ENCODER

For details on the MPEG-2 format itself we suggest reading either the MPEG-2 video specification or the Wikipedia article on the subject.

Both the decoder and the encoder are represented by a stream graph showing the filters, splitters, and joiners, which operate on the data. Both are described with respect to their block diagrams which show the flow of data through the computation.

High Resolution Encoder Stream Graph
MPEG-2 Encoder Stream Graph

The MPEG encoder, as one would expect, is something like the reverse of the decoder pipeline However, because of the lossy compression, the encoder also must incorporate most of the decoder so that it knows exactly what the decoder sees at its output. This is neccesary so that the reference frames used for motion compensation are identical; otherwise lossy errors would accumulate between frames.
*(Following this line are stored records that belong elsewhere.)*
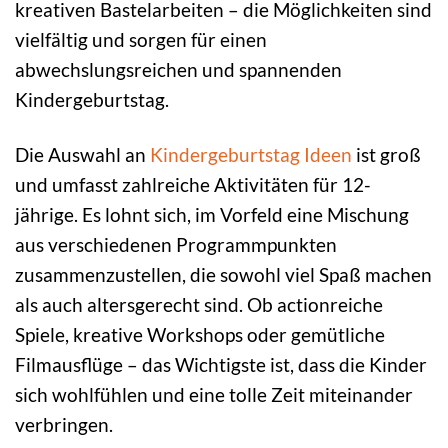
kreativen Bastelarbeiten – die Möglichkeiten sind
vielfältig und sorgen für einen
abwechslungsreichen und spannenden
Kindergeburtstag.
Die Auswahl an
Kindergeburtstag Ideen
ist groß
und umfasst zahlreiche Aktivitäten für 12-
jährige. Es lohnt sich, im Vorfeld eine Mischung
aus verschiedenen Programmpunkten
zusammenzustellen, die sowohl viel Spaß machen
als auch altersgerecht sind. Ob actionreiche
Spiele, kreative Workshops oder gemütliche
Filmausflüge – das Wichtigste ist, dass die Kinder
sich wohlfühlen und eine tolle Zeit miteinander
verbringen.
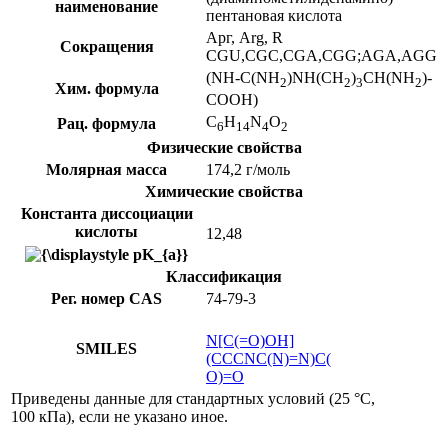
наименование
пентановая кислота
Арг, Arg, R
Сокращения
CGU,CGC,CGA,CGG
;
AGA,AGG
(NH-C(NH
)NH(CH
)
CH(NH
)-
2
2
3
2
Хим. формула
COOH)
C
H
N
O
Рац. формула
6
14
4
2
Физические свойства
Молярная масса
174,2 г/
моль
Химические свойства
Константа диссоциации
кислоты
12,48
Классификация
Рег. номер CAS
74-79-3
N[C(=O)OH]
SMILES
(CCCNC(N)=N)C(
O)=O
Приведены данные для
стандартных условий
(25 °C,
100 кПа), если не указано иное.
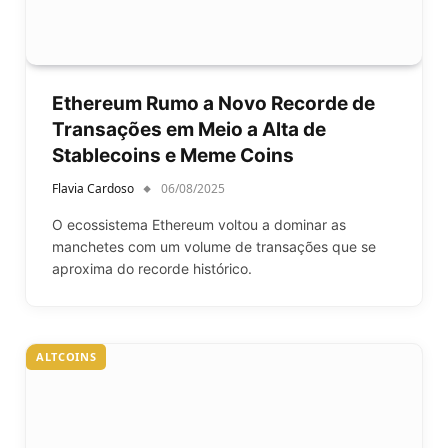
Ethereum Rumo a Novo Recorde de
Transações em Meio a Alta de
Stablecoins e Meme Coins
Flavia Cardoso
06/08/2025
O ecossistema Ethereum voltou a dominar as
manchetes com um volume de transações que se
aproxima do recorde histórico.
ALTCOINS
The input to the encoder is a sequence of raw video frames. Initially the data is duplicated and split - one channel is passed to a filter which determines a picture type for the image, and the other channel downsamples the color channels based on the chrominance format. The resulting data is combined and a Picture Reorder filter rearranges the pictures so that each motion predicted image's reference frames have already been processed.

The bulk of the picture data is then triplicated, with one copy of the data being sent to one of three motion estimation filters. The first filter performs no motion estimation. The second and third filters each perform motion estimation with respect to a reference image. Each of the two motion estimators use a different reference image, one refering the preceeding key image, and the other referencing the second preceeding image. Thus, one provides forward estimation for P images and backward estimation for B images, and the other provides forward estimation for B images. The output of each of these filters is the vectors for the best motion estimate and the difference between the predicted value and the actual value of the macroblock.

Each of these three data streams is joined and a filter immediately after the joiner takes care of deciding which of the estimations to choose, based on which provides the best compression. Additionally, this filter takes care of determining the bidirectionally predicted block values in the case where both the forward and backward predictions are used.

Following this step, the motion vectors are encoded and the macroblock values coded in a process that reverses the decoder - the values are transformed via a DCT, quantized, and zig zag ordered. The output of this step is then duplicated, with one copy going to the bitstream variable length coder, and the other being inversely zig zag ordered, dequantized, and inversely transformed. This inverted copy is then sent upstream via a message to update the reference frames used by the motion estimation filters.